** WORK TO BE COMPLETED **
Write out again, word for word, the stretch of the items below from the very start through the line containing "Author: Tu Nombre".

[EXERCISE MATERIAL]

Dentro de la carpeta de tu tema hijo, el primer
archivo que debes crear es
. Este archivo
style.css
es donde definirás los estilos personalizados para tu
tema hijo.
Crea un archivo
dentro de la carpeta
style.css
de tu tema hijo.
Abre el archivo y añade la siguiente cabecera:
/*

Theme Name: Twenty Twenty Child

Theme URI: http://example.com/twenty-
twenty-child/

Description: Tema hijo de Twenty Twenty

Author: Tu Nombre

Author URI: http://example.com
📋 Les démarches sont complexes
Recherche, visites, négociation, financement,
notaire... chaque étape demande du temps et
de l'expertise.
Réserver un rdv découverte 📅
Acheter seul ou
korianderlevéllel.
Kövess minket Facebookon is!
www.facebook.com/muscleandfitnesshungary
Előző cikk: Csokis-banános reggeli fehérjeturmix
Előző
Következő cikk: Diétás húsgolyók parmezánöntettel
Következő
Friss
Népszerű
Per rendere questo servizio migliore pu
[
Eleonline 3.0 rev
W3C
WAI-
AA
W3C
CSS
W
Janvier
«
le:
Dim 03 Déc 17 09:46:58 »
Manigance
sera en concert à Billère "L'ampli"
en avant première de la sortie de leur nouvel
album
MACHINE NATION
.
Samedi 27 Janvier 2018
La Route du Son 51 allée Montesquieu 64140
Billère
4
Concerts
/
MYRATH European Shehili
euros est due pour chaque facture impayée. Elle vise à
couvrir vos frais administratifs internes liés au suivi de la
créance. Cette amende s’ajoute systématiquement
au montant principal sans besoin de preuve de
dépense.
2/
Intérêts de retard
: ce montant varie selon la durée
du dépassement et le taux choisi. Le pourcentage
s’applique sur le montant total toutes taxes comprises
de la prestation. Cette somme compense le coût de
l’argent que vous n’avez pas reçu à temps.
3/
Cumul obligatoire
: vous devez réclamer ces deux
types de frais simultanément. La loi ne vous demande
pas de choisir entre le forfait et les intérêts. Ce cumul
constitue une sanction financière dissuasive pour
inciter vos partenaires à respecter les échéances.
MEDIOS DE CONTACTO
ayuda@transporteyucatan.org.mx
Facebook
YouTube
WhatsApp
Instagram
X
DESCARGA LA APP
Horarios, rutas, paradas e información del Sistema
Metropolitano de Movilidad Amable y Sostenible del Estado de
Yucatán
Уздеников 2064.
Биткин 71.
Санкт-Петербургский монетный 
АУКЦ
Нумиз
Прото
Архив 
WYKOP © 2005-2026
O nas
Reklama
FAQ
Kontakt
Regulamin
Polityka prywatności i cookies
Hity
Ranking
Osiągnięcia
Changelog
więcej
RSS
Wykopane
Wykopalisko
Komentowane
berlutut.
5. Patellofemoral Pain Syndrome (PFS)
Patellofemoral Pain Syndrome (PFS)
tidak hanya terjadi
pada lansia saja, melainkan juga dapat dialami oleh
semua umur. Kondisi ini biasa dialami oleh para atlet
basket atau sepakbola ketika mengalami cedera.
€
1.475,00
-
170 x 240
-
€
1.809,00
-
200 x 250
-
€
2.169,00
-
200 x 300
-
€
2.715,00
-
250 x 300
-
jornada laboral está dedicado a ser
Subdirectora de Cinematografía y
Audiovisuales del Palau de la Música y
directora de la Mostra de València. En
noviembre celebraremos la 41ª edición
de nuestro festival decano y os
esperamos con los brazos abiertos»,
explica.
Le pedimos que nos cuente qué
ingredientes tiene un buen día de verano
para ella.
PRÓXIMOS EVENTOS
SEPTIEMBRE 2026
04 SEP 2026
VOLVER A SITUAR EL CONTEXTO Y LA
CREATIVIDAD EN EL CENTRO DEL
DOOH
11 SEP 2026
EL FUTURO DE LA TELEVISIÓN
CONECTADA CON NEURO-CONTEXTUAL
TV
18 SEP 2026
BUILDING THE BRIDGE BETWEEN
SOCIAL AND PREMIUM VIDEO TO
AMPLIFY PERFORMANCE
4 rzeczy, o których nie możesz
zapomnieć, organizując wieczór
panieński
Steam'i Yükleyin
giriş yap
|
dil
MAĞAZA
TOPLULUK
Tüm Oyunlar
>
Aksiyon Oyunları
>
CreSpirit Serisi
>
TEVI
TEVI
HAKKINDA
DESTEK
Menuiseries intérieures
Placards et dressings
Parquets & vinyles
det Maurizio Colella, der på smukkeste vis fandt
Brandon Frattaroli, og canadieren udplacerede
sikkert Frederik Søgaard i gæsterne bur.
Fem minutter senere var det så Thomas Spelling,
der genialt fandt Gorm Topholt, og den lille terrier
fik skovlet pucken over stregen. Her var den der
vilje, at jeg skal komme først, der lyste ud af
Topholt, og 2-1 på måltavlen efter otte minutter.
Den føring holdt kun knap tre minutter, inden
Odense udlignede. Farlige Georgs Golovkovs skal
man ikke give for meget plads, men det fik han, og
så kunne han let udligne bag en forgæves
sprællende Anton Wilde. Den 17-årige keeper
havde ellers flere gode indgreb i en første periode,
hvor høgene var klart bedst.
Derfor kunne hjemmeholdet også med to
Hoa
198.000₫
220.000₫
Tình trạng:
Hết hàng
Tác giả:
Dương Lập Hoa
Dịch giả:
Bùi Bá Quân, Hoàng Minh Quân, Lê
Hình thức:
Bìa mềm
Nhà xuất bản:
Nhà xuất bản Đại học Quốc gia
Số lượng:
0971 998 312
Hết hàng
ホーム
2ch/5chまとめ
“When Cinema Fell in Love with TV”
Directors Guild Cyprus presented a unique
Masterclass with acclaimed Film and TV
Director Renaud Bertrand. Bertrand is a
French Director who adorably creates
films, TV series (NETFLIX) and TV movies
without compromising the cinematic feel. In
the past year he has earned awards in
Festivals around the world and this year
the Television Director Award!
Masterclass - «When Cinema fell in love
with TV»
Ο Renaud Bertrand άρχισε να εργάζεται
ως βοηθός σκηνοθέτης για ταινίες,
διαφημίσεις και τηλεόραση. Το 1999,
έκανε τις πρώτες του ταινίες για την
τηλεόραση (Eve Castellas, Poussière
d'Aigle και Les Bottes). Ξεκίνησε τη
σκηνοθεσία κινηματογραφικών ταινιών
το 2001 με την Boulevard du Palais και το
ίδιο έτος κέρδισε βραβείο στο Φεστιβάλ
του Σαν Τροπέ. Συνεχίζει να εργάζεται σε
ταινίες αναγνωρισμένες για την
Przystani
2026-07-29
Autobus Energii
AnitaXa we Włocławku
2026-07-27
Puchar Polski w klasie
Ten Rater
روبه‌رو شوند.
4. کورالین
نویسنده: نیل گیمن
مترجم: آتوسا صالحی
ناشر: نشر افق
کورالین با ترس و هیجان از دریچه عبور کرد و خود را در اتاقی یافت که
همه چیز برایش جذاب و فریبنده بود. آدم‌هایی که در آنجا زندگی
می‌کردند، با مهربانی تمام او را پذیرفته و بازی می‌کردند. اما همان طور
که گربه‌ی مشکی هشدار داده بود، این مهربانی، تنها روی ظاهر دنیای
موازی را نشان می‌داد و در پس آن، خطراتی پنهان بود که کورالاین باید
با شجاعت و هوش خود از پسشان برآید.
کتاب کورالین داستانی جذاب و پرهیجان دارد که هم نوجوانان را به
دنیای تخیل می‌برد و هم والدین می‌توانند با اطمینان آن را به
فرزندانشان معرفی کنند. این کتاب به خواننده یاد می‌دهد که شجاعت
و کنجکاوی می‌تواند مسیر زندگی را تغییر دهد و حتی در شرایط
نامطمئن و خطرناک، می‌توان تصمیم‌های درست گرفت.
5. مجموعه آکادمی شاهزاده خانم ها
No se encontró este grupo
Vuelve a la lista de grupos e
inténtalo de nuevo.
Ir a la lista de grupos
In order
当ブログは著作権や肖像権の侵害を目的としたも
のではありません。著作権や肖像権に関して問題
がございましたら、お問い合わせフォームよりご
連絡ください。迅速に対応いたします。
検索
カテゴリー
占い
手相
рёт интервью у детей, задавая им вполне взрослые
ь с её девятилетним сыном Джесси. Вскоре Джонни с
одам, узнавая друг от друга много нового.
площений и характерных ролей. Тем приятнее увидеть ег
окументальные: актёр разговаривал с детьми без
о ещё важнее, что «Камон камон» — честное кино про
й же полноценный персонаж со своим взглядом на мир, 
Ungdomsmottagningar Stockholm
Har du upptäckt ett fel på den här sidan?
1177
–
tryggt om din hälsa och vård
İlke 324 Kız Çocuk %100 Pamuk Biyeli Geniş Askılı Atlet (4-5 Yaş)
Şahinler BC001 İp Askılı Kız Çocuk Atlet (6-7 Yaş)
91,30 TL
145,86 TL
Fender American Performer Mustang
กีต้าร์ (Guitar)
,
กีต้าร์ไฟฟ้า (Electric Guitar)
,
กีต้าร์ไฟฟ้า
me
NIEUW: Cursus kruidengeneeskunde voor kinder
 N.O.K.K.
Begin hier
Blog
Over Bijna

[/EXERCISE MATERIAL]

** OUTPUT OF THE EXERCISE **
Dentro de la carpeta de tu tema hijo, el primer
archivo que debes crear es
. Este archivo
style.css
es donde definirás los estilos personalizados para tu
tema hijo.
Crea un archivo
dentro de la carpeta
style.css
de tu tema hijo.
Abre el archivo y añade la siguiente cabecera:
/*

Theme Name: Twenty Twenty Child

Theme URI: http://example.com/twenty-
twenty-child/

Description: Tema hijo de Twenty Twenty

Author: Tu Nombre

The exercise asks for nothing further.